The handling of the FS5 does change from that of the FS7, as it is much more of a cradle-style holding like the Canon C-series. It includes a viewfinder too, if you’re into that. It has an electronic variable ND filter built-in, which is sweet for outdoor shooters. The recording format isn’t as robust as the FS7, but if you’re not concerned about delivering commercial, high-end results, this might not matter to you.
Sony FS7M2 - $8,999
A larger package than the FS5, you can actually operate the FS7 from your shoulder right out of the box (with the right lenses). That alone will make it attractive to some, as upgrading other camera systems with something like a Zacuto Recoil rig will likely add at least $1,000 to your cost.
Like the Mark 1, you’ll get 4K up to 60fps and 180fps at HD, so for special slow motion shots, this will be a great choice. XAVC-I is a great codec for your 4K. With the price tag on the higher end of this comparison, you might look at the C300 Mark II and try to decide which body type and color profiles better suit your needs.
Blackmagic URSA Mini Pro 4.6K - $5995
Blackmagic have been chipping away at the pro video camera market for a while now, and with their latest camera I think they have finally delivered something really worth checking out.
With CinemaDNG and more flavors of ProRes than Baskin Robbins has flavors of ice cream, the URSA Mini Pro packs a punch.

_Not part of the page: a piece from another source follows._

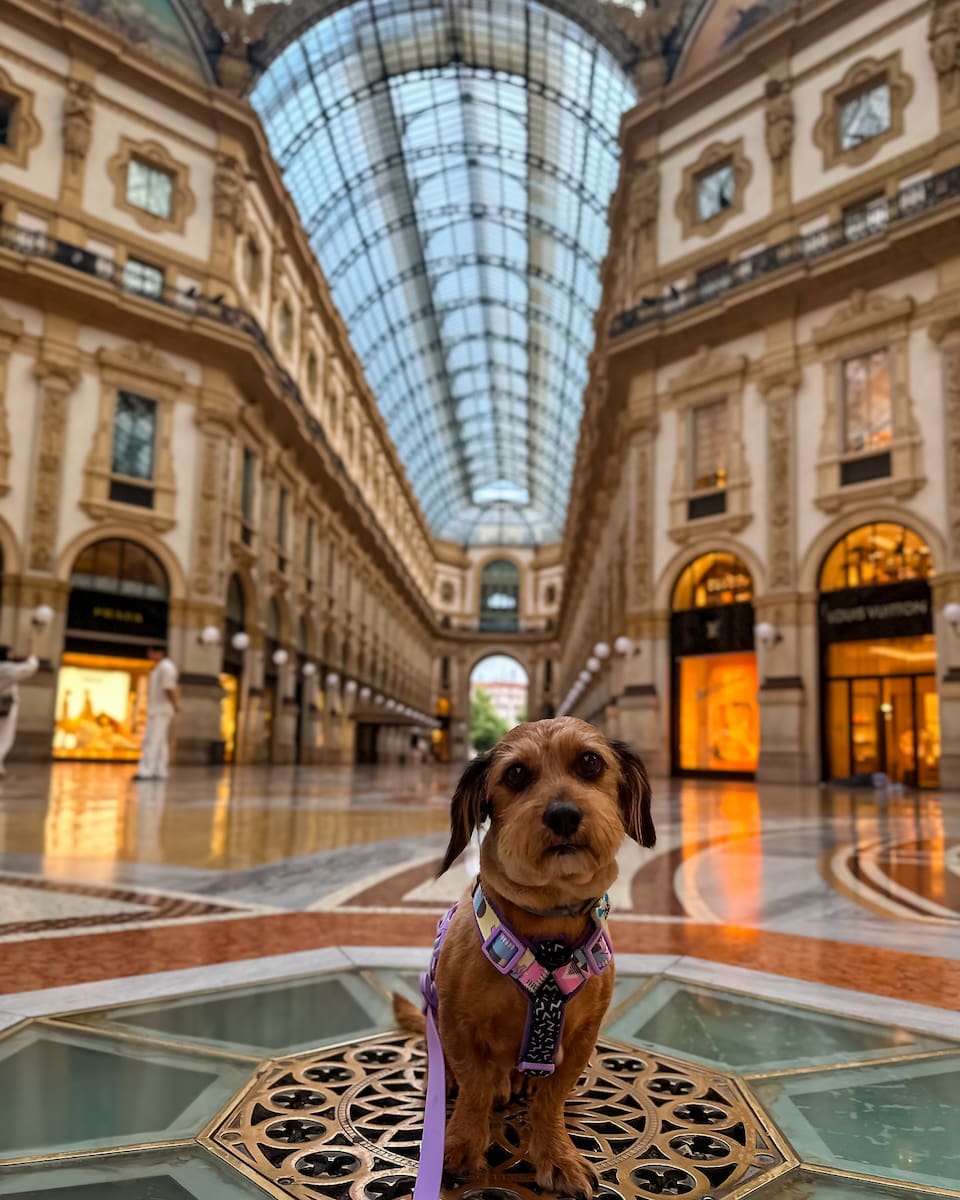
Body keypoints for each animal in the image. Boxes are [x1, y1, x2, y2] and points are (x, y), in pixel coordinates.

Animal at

An assortment of physical dials and buttons puts controls at the user’s fingertips, instead of hidden beneath layers of a menu. You’ll have to buy a battery kit to use it in the field, so don't forget about that when figuring out cost. A shoulder mount kit will add more as well.
If you haven’t yet used a Blackmagic system, it’s worth checking out, maybe even renting for a test run before going all in.
Panasonic EVA1 5.7K - $7499?
This camera is still a bit of mystery, as it really only exists on paper at this point. It boasts decent specs that are comparable or even better than some of the other cameras noted here, except for maybe the URSA Mini Pro. Only time (and reviews from users) will tell if the dual native ISO feature will prove this camera to be a champ in low light or not. Dynamic range is still an unknown too.
Unless you’re a Panasonic fan, you might not bother waiting for the EVA1 to be released into the wild, but with other cameras that could potentially see an update soon, you might want to sit tight and rent for a bit longer before swiping your credit card on a camera purchase.
Even though it’s been around a bit longer than the other entries on the list, the C300 Mark II would still be my choice if I had to buy today, right now. It has a proven track record, I have Canon glass, and easily pairing it with a C100 as a B-camera is appealing to me. It's unfortunately the most expensive choice.
For documentary and interview shooters, I’d suggest the FS5/FS7 combo. They would make a great two-camera pair for interviews, with a robust A-camera in the FS7 and a smaller, mountable FS5 able to go on a Ronin or slider with relative ease. The FS7 works well for running and gunning with its shoulder mount too.
For filmmakers, I’d suggest the URSA Mini Pro. All of the options needed for a compressed or gradable raw image, lots of dynamic range, all in an affordable package.